The design of new proteins and enzymes remains one of the great challenges in biochemistry and tests our fundamental understanding of both the nature of protein as a material and the principles of enzymatic catalysis. Unlocking the exceptionally diverse and powerful array of chemistries exhibited by natural enzymes promises routes to new drugs, therapies and green industrial processes.
To this end, we have constructed de novo heme-containing proteins from first principles that can be processed through natural biochemical pathways in vivo to produce fully functional manmade c-type cytochromes without the need for further in vitro assembly – a hitherto unrealised feat in de novo protein design. These evolutionarily naive proteins, maquettes, have proven capable of incorporating many engineering elements common to natural oxidoreductase proteins (e.g. reversible O2 binding, electron transport) within a robust but simple protein scaffold lacking the intrinsic complexity of naturally evolved proteins. These c-type cytochrome maquettes are capable not only of binding oxygen, but also of assembling nascent electron transfer chains, photoactive light harvesting dyads and engaging in interprotein electron transfer.
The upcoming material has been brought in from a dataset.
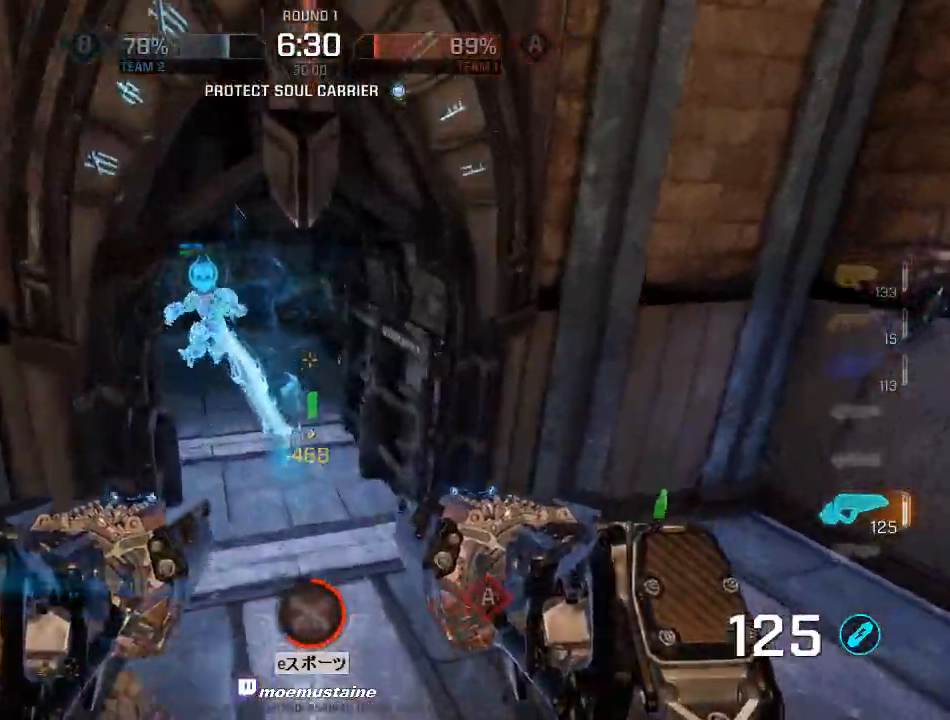
{"keys": ["a", "w"], "mouse": ["right"], "events": [[367, "mouse_right", "down"], [383, "a", "down"], [433, "d", "up"]]}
Most recently, we have assembled a CTM enzyme capable of catalysing chemistries common to natural heme-containing enzymes (e.g. peroxidases, epoxidases, oxidative dehalogenases) with catalytic efficiencies equaling or surpassing those of the current state-of-the-art de novo enzymes and certain naturally evolved enzymes, further highlighting the utility and versatility of these simple protein scaffolds. The activities intrinsic to this de novo enzyme also extend to abiotic reactions such as carbene and nitrene transfers, thus providing a versatile framework for exploitation and further optimisation.